# TASK INSTRUCTIONS:
(1) Translate this sentence from the post on Keycloak authentication into Spanish: "We'll use OAuth2 Proxy to add authentication to a simple nginx container."
(2) Write out the section of the Keycloak authentication post starting with "Many third party" and going on through "integration to them.".
(3) In the Keycloak authentication post, what is added to an application to give it authentication via Keycloak?

# PASSAGE TO READ:
In this post we'll setup a generic solution which allows us to add authentication via Keycloak to any application, simply by adding an ingress annotation. This gives us a much more extendable and secure alternative to basic auth.

Many third party applications we run on Kubernetes will already support either OIDC or LDAP based login. Some however will not. In addition we may wish to deploy our own applications and use Keycloak to manage access to them without going through the work of adding OIDC or LDAP integration to them.

We'll use OAuth2 Proxy to add authentication to a simple nginx container.

We'll then look at how the application being authenticated can access and decode the Keycloak JSON Web Token and use this for things like group based authorization.

In it's simplest form, this would allow us to protect internal admin applications. In a more complete setup, we could setup a "customers" realm within Keycloak and delegate all of our authentication and authorization to Keycloak.

# DATA FOR REVIEW:
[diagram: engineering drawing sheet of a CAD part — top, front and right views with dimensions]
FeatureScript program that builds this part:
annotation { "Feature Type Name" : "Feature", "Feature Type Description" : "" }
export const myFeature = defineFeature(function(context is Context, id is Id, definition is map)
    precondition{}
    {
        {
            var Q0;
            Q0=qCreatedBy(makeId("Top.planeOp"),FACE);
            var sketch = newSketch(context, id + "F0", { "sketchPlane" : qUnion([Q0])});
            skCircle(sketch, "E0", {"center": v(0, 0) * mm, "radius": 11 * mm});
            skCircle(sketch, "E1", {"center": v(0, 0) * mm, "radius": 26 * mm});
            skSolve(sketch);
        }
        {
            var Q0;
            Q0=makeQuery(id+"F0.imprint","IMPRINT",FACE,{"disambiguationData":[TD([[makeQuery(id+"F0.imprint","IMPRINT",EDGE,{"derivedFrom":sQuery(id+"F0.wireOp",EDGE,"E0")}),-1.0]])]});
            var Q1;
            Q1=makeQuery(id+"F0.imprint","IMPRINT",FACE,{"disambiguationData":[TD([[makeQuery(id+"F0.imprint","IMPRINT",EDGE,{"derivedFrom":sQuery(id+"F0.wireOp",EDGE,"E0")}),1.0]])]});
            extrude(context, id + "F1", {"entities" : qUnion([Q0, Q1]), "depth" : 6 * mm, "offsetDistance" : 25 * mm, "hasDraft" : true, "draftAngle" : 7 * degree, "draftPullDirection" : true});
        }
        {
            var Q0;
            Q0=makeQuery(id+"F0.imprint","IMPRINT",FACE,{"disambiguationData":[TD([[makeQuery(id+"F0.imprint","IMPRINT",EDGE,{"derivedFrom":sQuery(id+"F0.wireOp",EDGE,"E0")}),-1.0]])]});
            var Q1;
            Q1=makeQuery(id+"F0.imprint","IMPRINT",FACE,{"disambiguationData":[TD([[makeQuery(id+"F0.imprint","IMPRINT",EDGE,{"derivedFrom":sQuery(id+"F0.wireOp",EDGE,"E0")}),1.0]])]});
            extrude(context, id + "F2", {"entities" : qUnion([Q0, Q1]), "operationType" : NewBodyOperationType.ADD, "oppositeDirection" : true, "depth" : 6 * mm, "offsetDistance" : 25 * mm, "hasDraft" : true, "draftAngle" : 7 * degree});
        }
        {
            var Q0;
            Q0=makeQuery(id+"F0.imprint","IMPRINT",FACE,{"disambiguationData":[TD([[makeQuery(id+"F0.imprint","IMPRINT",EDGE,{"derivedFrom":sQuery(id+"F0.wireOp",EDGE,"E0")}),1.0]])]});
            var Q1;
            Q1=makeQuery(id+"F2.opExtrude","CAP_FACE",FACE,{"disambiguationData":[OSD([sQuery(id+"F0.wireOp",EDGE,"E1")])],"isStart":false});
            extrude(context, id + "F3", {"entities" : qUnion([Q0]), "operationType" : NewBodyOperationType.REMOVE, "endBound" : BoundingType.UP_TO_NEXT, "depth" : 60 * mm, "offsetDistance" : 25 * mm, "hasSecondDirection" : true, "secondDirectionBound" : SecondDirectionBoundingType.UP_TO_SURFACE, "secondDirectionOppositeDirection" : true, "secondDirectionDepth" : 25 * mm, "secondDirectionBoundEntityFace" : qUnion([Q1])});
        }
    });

# RESPONSES PER TASK:
(1) Usaremos OAuth2 Proxy para añadir autenticación a un contenedor nginx sencillo.

(2)
Many third party applications we run on Kubernetes will already support either OIDC or LDAP based login. Some however will not. In addition we may wish to deploy our own applications and use Keycloak to manage access to them without going through the work of adding OIDC or LDAP integration to them.

(3) An ingress annotation.